Potassium chloride is used as a salt substitute, and efforts to reduce sodium intake likely will incorporate more uses of potassium chloride as a salt substitute in food. In fact, an IOM committee recently recommended that CDC consider, as a strategy for preventing and controlling hypertension in the U.S. population, advocating for the greater use of potassium/sodium chloride combinations as a means of simultaneously reducing sodium intake and increasing potassium intake (IOM, 2010).
While dietary guidance generally encourages increased intake of potassium (DGAC, 2005), this recommendation is in the context of healthy populations, most of whom would benefit from additional potassium in the diet.
However, there may be unintended consequences for a sizable subpopulation in the United States if potassium chloride is used widely and at high levels, especially since the potassium content of foods is not generally provided in label information. Adverse cardiac effects (arrhythmias) can result from hyperkalemia, which is a markedly elevated serum level of potassium.
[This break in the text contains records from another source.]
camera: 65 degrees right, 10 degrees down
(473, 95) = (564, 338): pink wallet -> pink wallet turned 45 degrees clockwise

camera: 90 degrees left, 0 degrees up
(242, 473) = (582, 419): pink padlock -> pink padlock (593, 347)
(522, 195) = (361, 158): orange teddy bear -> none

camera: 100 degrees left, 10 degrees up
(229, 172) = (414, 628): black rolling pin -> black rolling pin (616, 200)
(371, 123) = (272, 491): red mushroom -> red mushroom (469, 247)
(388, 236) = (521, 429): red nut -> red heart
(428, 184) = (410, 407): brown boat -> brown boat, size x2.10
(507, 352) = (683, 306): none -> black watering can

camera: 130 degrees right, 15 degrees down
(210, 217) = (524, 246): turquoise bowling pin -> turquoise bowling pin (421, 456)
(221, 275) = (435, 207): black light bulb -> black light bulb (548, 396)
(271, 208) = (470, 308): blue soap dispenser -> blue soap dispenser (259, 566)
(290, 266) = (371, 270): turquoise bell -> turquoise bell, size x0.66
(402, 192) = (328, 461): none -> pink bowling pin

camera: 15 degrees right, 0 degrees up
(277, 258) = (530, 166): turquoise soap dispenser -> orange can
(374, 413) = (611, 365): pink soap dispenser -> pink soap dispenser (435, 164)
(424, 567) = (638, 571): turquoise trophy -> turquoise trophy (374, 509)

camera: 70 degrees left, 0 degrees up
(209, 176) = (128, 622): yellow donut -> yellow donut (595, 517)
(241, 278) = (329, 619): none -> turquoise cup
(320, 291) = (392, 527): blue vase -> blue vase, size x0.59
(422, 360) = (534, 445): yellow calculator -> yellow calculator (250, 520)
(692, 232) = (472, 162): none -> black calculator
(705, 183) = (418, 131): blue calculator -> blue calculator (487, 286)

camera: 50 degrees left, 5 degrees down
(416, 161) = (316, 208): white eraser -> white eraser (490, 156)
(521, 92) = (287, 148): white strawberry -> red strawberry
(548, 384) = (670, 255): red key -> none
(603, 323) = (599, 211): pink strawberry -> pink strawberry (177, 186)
In individuals whose urinary potassium excretion is impaired by a medical condition, drug therapy, or both, instances of life-threatening hyperkalemia have been reported (IOM, 2005). There have been several case reports of hyperkalemia in individuals who reported use of a potassium-containing salt substitute while under treatment for chronic diseases (Haddad, 1978; Ray et al., 1999; Snyder et al., 1975).
Many Americans are taking medications that result in an increase in serum potassium. Angiotensin-converting enzyme (ACE) inhibitors, angiotensin receptor blockers (ARBs), and potassium-sparing diuretics are common drugs that can significantly reduce potassium excretion (DGAC, 2005). Medical conditions associated with impaired potassium excretion include diabetes, chronic kidney disease, end-stage renal disease, severe heart failure, and adrenal insufficiency. Individuals with these conditions are numerous in the U.S. population.
For the approximately 26 million Americans with chronic kidney disease (Lloyd-Jones et al., 2009), these increased serum levels may be exacerbated by widespread potassium chloride use. There may also be concern relative to people with hypertension using ACE inhibitors and ARBs, which are commonly prescribed and have been shown to cause hyperkalemia (defined in the study as serum potassium concentration > 5.5 mEq/L or mmol/L) in approximately 3.3 percent of those taking them (Yusuf et al., 2008). These drugs are also used in patients with diabetes who have microalbuminuria or frank proteinuria to decrease urinary protein excretion and protect their renal function.